Work to be completed: All of the data below should be copied exactly as it stands.
Data for this exercise Start Marker
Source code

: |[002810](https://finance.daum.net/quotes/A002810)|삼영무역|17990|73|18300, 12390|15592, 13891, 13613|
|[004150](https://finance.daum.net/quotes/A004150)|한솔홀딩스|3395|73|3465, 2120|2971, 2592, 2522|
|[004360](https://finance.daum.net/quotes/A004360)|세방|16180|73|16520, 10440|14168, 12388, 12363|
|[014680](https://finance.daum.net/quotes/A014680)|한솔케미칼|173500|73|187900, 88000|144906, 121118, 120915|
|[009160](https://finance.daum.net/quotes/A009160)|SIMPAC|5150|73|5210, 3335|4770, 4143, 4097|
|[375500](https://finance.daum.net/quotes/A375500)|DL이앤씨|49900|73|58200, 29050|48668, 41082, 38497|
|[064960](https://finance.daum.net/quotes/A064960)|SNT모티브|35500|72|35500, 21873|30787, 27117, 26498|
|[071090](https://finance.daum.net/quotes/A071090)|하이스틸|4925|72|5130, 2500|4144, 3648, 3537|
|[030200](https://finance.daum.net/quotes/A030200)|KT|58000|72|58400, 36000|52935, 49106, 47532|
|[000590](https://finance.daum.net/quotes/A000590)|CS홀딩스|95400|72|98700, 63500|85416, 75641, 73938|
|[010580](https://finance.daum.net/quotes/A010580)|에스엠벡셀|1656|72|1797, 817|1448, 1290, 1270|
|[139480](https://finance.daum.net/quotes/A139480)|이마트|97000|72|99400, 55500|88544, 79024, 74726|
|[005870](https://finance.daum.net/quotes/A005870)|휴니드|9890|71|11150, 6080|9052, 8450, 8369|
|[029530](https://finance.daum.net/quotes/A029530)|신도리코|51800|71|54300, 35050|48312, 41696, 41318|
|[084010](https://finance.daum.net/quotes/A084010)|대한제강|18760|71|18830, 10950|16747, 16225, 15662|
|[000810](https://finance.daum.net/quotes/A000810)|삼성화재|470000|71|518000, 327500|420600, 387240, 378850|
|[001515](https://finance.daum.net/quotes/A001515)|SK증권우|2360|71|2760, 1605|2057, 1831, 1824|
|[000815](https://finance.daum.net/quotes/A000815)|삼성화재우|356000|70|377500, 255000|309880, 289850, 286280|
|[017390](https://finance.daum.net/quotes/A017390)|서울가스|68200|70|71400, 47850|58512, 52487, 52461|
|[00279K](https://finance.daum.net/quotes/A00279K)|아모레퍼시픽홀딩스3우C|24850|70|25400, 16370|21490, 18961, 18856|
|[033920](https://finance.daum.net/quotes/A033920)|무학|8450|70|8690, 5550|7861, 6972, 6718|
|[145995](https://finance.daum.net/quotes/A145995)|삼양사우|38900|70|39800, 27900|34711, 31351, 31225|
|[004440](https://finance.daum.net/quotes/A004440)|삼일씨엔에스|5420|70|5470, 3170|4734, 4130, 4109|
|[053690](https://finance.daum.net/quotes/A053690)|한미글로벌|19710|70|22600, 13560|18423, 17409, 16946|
Data for this exercise End Marker
Task answer:
Source code

: |[002810](https://finance.daum.net/quotes/A002810)|삼영무역|17990|73|18300, 12390|15592, 13891, 13613|
|[004150](https://finance.daum.net/quotes/A004150)|한솔홀딩스|3395|73|3465, 2120|2971, 2592, 2522|
|[004360](https://finance.daum.net/quotes/A004360)|세방|16180|73|16520, 10440|14168, 12388, 12363|
|[014680](https://finance.daum.net/quotes/A014680)|한솔케미칼|173500|73|187900, 88000|144906, 121118, 120915|
|[009160](https://finance.daum.net/quotes/A009160)|SIMPAC|5150|73|5210, 3335|4770, 4143, 4097|
|[375500](https://finance.daum.net/quotes/A375500)|DL이앤씨|49900|73|58200, 29050|48668, 41082, 38497|
|[064960](https://finance.daum.net/quotes/A064960)|SNT모티브|35500|72|35500, 21873|30787, 27117, 26498|
|[071090](https://finance.daum.net/quotes/A071090)|하이스틸|4925|72|5130, 2500|4144, 3648, 3537|
|[030200](https://finance.daum.net/quotes/A030200)|KT|58000|72|58400, 36000|52935, 49106, 47532|
|[000590](https://finance.daum.net/quotes/A000590)|CS홀딩스|95400|72|98700, 63500|85416, 75641, 73938|
|[010580](https://finance.daum.net/quotes/A010580)|에스엠벡셀|1656|72|1797, 817|1448, 1290, 1270|
|[139480](https://finance.daum.net/quotes/A139480)|이마트|97000|72|99400, 55500|88544, 79024, 74726|
|[005870](https://finance.daum.net/quotes/A005870)|휴니드|9890|71|11150, 6080|9052, 8450, 8369|
|[029530](https://finance.daum.net/quotes/A029530)|신도리코|51800|71|54300, 35050|48312, 41696, 41318|
|[084010](https://finance.daum.net/quotes/A084010)|대한제강|18760|71|18830, 10950|16747, 16225, 15662|
|[000810](https://finance.daum.net/quotes/A000810)|삼성화재|470000|71|518000, 327500|420600, 387240, 378850|
|[001515](https://finance.daum.net/quotes/A001515)|SK증권우|2360|71|2760, 1605|2057, 1831, 1824|
|[000815](https://finance.daum.net/quotes/A000815)|삼성화재우|356000|70|377500, 255000|309880, 289850, 286280|
|[017390](https://finance.daum.net/quotes/A017390)|서울가스|68200|70|71400, 47850|58512, 52487, 52461|
|[00279K](https://finance.daum.net/quotes/A00279K)|아모레퍼시픽홀딩스3우C|24850|70|25400, 16370|21490, 18961, 18856|
|[033920](https://finance.daum.net/quotes/A033920)|무학|8450|70|8690, 5550|7861, 6972, 6718|
|[145995](https://finance.daum.net/quotes/A145995)|삼양사우|38900|70|39800, 27900|34711, 31351, 31225|
|[004440](https://finance.daum.net/quotes/A004440)|삼일씨엔에스|5420|70|5470, 3170|4734, 4130, 4109|
|[053690](https://finance.daum.net/quotes/A053690)|한미글로벌|19710|70|22600, 13560|18423, 17409, 16946|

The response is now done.